The cutter keeps righties from spotting that slider early, at least with the confidence they would otherwise have. It's on the same early flight path as the slider, and has spin more similar to the slider's than the sinker can offer, too. By the second set of markers, in pink, the approximate point by which a hitter has to have committed to swing, the cutter is also helping keep hitters slow on the sinker, because the two pitches are headed to similar locations but will be breaking in opposite directions when they get there. Greg Maddux and Roy Halladay can tell you how valuable it is to just have a sinker and a cutter that head for the same edge but wiggle away from one another, time after time.

Against lefties, though, this might be even more important. Here's an animation similar to the above, but for left-handed batters, and from 2024.

Priester, Quinn vs MIA, Jul 4 '25 (2).png

It's ok that the curveball stands out that way; that's part of the plan. The curve should often freeze hitters, by looking so different that they lock up—or induce bad, jumpy swings. The other offerings shown, though, have some problems. The sinker shows itself to a lefty right out of the hand, which is always the danger with sinkers to opposite-handed batters and why many pitchers don't throw many of them. The four-seamer also does nothing, in contrast with the cutter's work against righties this year discussed a moment ago, to camouflage the slider. Hitters can see these differences, and they could identify pitches against Priester very well, very early last season.

Here's the same image for this year.

Priester, Quinn vs MIA, Jul 4 '25 (1).png

Again, the sinker stands out. That's ok, though. It's hard to see without placing the two side-by-side, but consider each image, and notice that shift across the rubber and that slightly higher release this year. That's allowing Priester to work better to the arm side with the sinker, so his command can make up for whatever exposure the pitch has. The sinker actually operates a bit more like a four-seamer, to lefties, in the wake of his changes in mechanics and starting position.

The real story, though, is the cutter's interaction with the slider. Look how it hugs the slider's early trajectory, only for the two to diverge really widely (from the batter's perspective) after the commitment point. This, in a nutshell, is why Priester's slider went from getting whiffs 25.4% of the time and yielding a .404 expected slugging average to a 35.1% whiff rate and a .345 expected slugging in 2025. The cutter itself might not be a good pitch—indeed, it gets hit hard—but it's making his other pitches (especially the slider) much better.

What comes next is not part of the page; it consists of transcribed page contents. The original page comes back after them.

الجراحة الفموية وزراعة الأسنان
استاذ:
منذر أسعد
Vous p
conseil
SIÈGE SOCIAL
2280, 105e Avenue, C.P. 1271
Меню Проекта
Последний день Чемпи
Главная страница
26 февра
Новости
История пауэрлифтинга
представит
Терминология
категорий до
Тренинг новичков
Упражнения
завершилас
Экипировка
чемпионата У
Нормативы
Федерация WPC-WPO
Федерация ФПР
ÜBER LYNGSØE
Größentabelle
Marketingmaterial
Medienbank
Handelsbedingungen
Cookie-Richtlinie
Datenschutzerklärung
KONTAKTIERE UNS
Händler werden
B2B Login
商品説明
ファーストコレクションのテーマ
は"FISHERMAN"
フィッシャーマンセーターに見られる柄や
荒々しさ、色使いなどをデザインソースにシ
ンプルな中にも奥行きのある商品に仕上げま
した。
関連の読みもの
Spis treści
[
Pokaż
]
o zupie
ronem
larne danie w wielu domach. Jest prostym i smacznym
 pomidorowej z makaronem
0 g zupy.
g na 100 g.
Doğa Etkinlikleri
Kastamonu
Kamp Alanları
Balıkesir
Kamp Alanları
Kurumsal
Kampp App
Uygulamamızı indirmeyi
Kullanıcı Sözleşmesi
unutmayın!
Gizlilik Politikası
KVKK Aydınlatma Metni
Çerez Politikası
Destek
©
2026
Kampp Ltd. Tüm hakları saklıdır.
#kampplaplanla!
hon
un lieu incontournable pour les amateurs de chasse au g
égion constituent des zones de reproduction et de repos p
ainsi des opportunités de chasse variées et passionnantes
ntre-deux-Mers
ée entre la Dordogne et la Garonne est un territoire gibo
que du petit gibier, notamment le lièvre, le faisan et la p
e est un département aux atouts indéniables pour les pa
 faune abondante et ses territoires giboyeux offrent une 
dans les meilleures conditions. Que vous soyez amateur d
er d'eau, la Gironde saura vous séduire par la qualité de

There are no guarantees in baseball. This approach has worked very well for Priester over about two full months, but hitters will make further adjustments to him, and he'll have to make some new ones in reply. He's still a righty who sits just below 94 miles per hour with his fastball; he doesn't profile as a pitcher with a frontline ceiling. However, if he can stay healthy, the signs point to a solid contributor for what could be the next half-decade. The Brewers helped maximize the value of some tweaks he'd already made, and he's turned a corner for them.